The best way to find out which of those options is most effective would be to randomly assign drug offenders to one or the other intervention, and seeing which had better outcomes. But, apparently, that would be far less popular than simply arbitrarily picking one and going with it.
This is, on the face of it, strange, because for at least 20 years we’ve had governments that, at the very least, pay lip service towards evidence-based policy. The Blair government loudly repeated that “what matters is what works”: one thing it did was to set up the (excellent) National Institute for Health and Care Excellence (NICE) in 1999 to evaluate new medical treatments for cost-effectiveness.
But sometimes, lip service is all it is. When, recently, the government decided to push through an age verification system for porn sites, it commissioned an impact assessment which purported to look at how this ban would affect users. But the impact assessment was shonky as heck: it misrepresented the statistics it was quoting, was heavily reliant on a silly poll which made obviously untrue claims, and at one point apparently didn’t understand the word “correlational”.
“The dirty secret of almost all government is that we don’t know whether we’re doing the right thing.” That’s according to David Halpern, the psychologist and civil servant who ran the UK government’s Behavioural Insight Team, aka the ‘Nudge Unit’, a programme designed to improve policy, in an interview with the website Apolitical.
“Whether what we’re doing is helping the patient or not helping the patient, or even killing him. People are often running blind, overconfident, and dispensing massive sums of money.” That’s despite 20 years of people making the right noises about evidence-based policy.
I had previously thought that this was largely a cynical thing, or an incompetence thing. Ministers want to look tough on drugs or porn, so they make a decision to crack down on them, and then retrospectively cobble together evidence to support that decision – policy-based evidencemaking, as I’ve heard it called. Or perhaps they just lack the understanding of what constitutes good evidence, and the skills to gather it.

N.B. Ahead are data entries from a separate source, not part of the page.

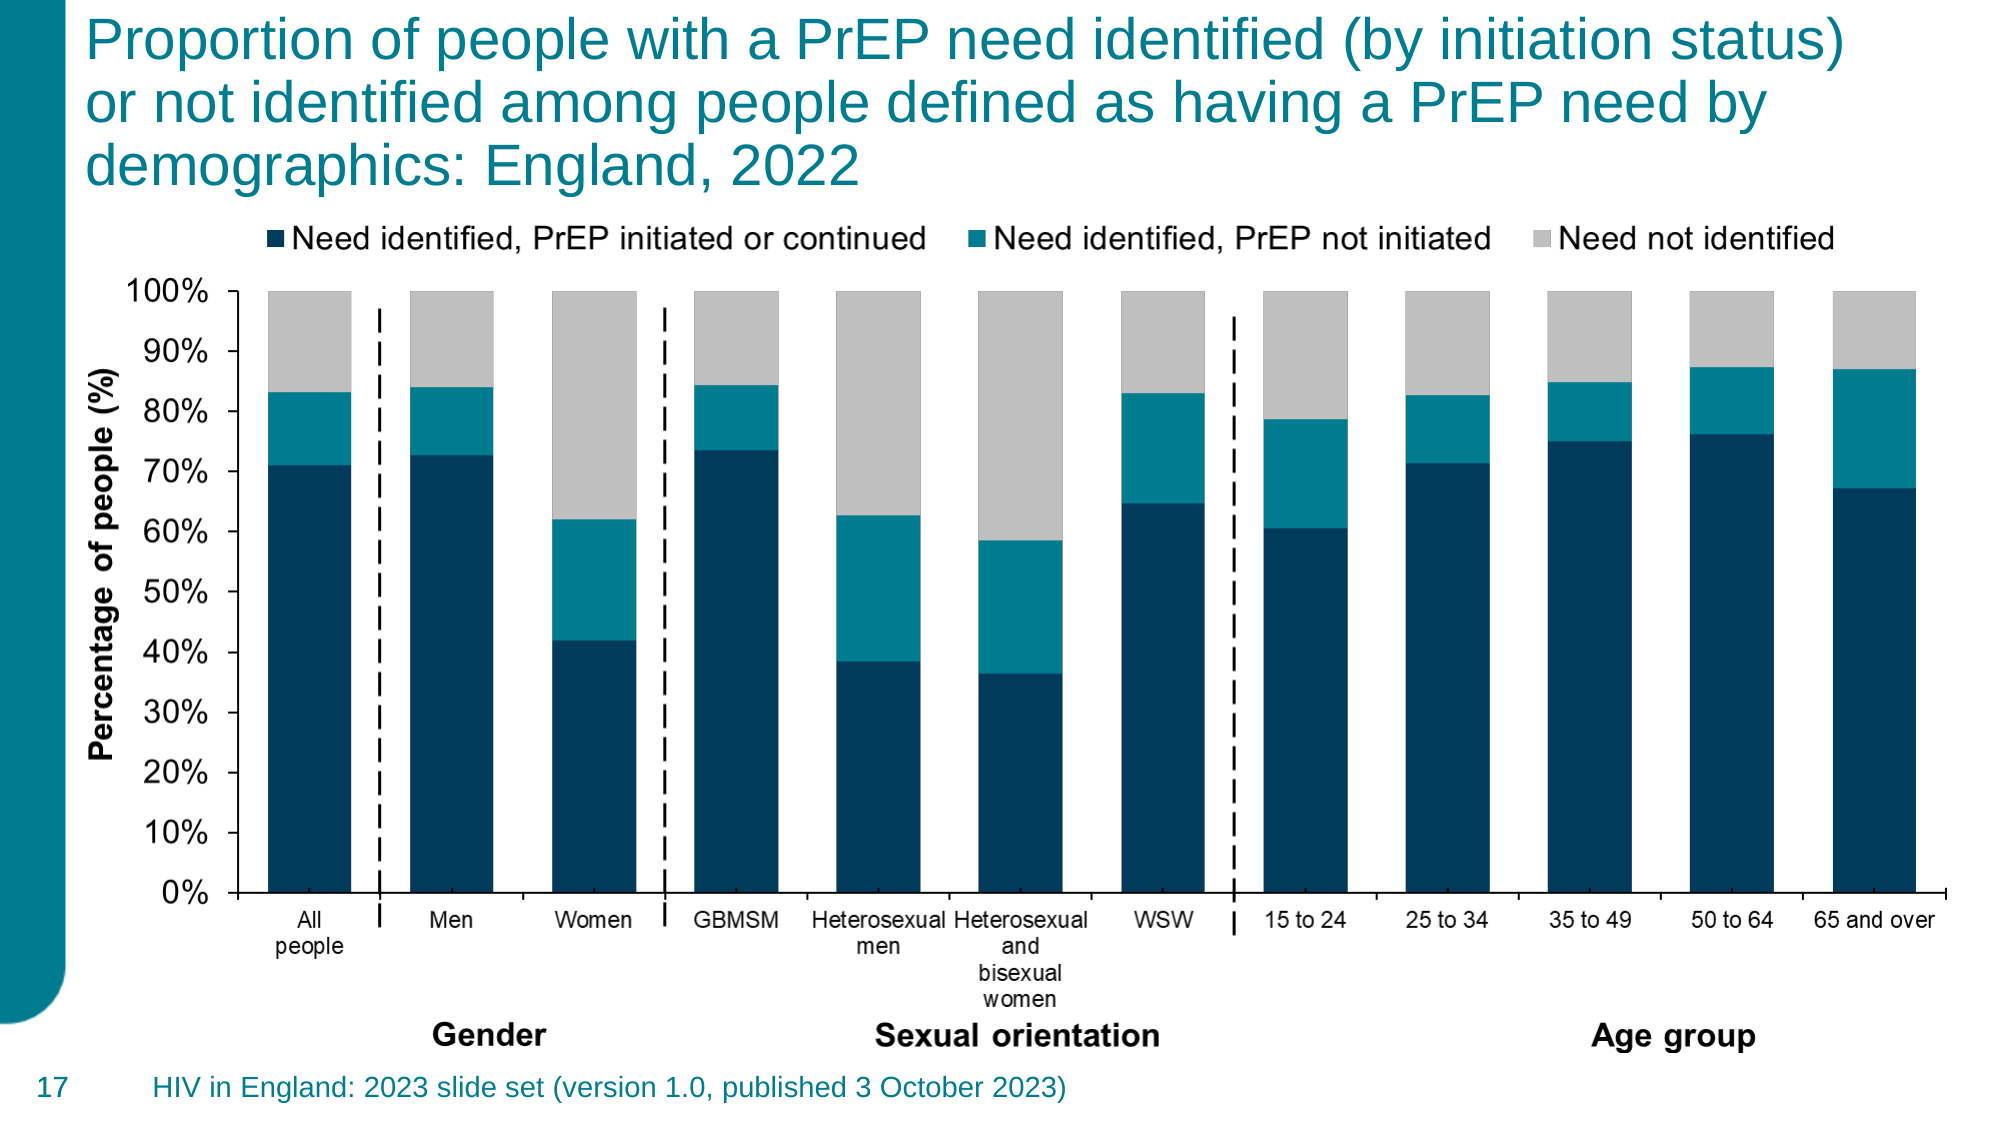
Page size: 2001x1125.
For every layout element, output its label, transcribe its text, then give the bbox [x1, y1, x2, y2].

text_box HIV in England: 2023 slide set (version 1.0, published 3 October 2023) [137, 1056, 1780, 1116]
text_box [21, 1056, 120, 1117]
title Proportion of people with a PrEP need identified (by initiation status) or not identified among people defined as having a PrEP need by demographics: England, 2022 [70, 1, 1930, 183]
picture [68, 213, 1956, 1053]
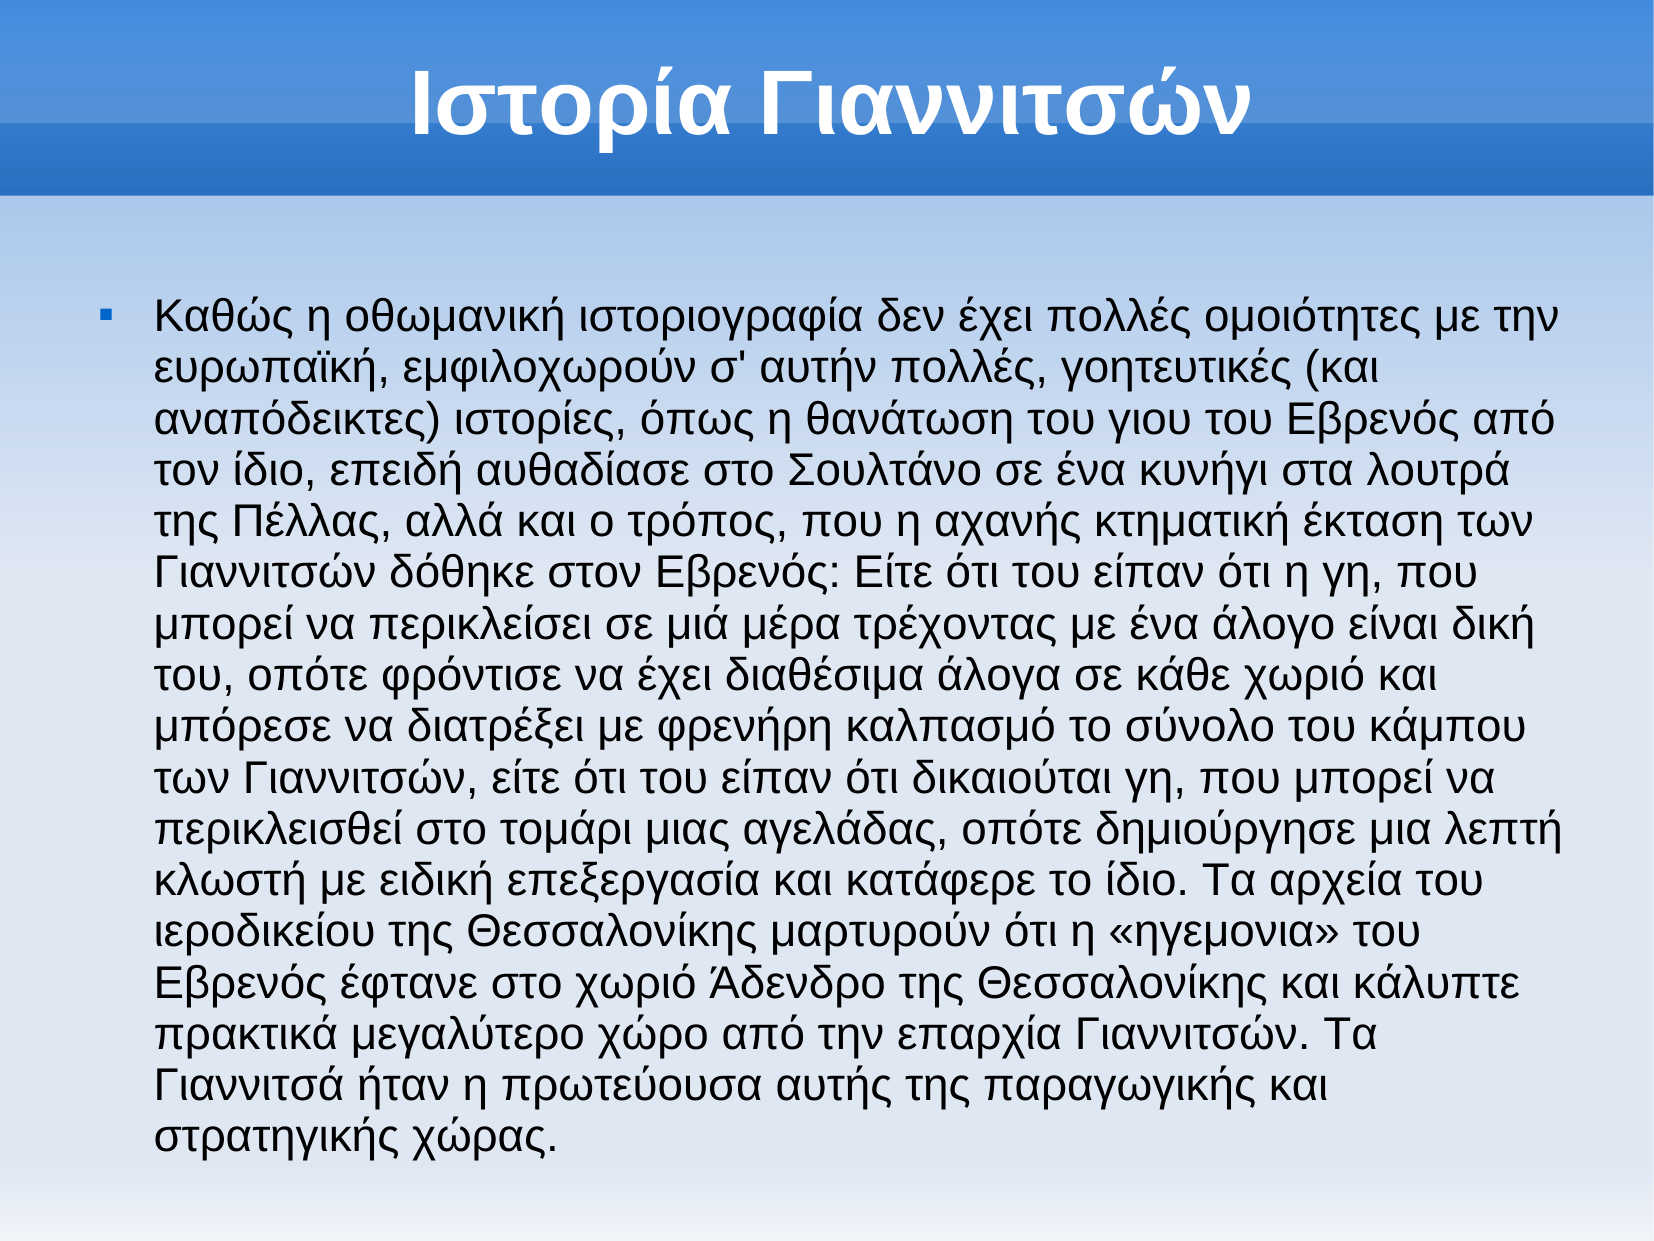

But perhaps, also, it’s that they – like, apparently, around half the population – find the very idea of randomised controlled trials, the very thing that they need to do to best assess the effectiveness of the thing they want to do, deeply uncomfortable.
Chabris and his colleagues speculate that one reason behind this discomfort is “a lack of familiarity”: the RCT has only really existed for two centuries, which isn’t long for human brains, and they aren’t very good at thinking about them. Hopefully that’s right, and we’ll get more used to it. Because at the moment, people seem to be happier with barging randomly into a policy than with actually checking if it works.